FCC approves new rules for securing emergency alert systems

The Federal Communications Commission on Thursday approved new rules aimed at protecting emergency and wireless alert systems from cyber threats. 

Under the rules passed 4-0 by the Commission, the operators of public warning systems will be required to report breaches within 72 hours.

The systems are used to share information, typically via radio, television and satellite broadcasters, about everything from severe weather and natural disasters to missing children. Alerts are issued by local, state and federal authorities and shared across the networks of participants. 

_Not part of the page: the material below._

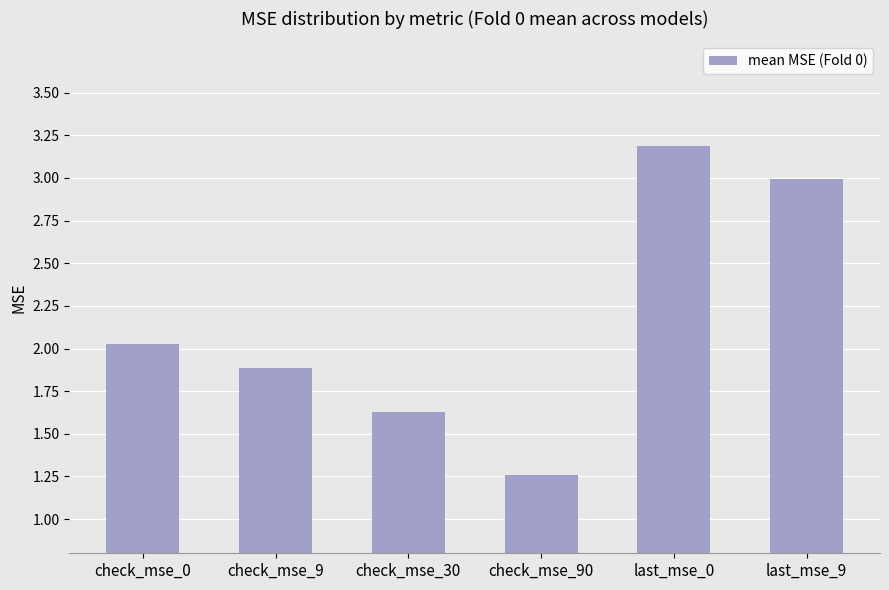

Rank the categories by value from highest to lowest.

last_mse_0, last_mse_9, check_mse_0, check_mse_9, check_mse_30, check_mse_90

“This requirement would allow the Commission to work with participants and other government agencies to resolve an equipment compromise before it is exploited to send false alerts,” James Wiley, deputy chief of the agency’s Cybersecurity and Communications Reliability Division, said at the meeting. 

The rules also require participants to annually certify that they have a cybersecurity risk management plan in place and install the most recent security updates to systems. 

In comments in support of the rules, Commissioner Geoffrey Starks said testing by the agency’s Public Safety and Homeland Security Bureau this August found more than 5,000 devices relied on by system participants used outdated software.

That represents roughly a fifth of the emergency alert system participants in the U.S. and territories as of last December, according to figures previously shared with The Record by the agency. 

In August, the FCC and FEMA issued cybersecurity warnings to operators of emergency alert systems ahead of a DEF CON presentation by Cybir researcher Ken Pyle on vulnerabilities in the technology.

Alert systems have been compromised in the past, including an incident in 2020 when the system of a local cable provider in Washington state was hacked to spread false news about a radiological emergency, and in 2013 when multiple systems connected to local broadcasters in Montana and Michigan were used to spread claims of a fake zombie apocalypse. 

While it might be easy to dismiss false alerts of a zombie outbreak as a prank, breaches of emergency alert systems could be used to cause mass panic — as happened in Hawaii in 2018 when an employee error sent out a missile warning that went uncorrected for 38 minutes.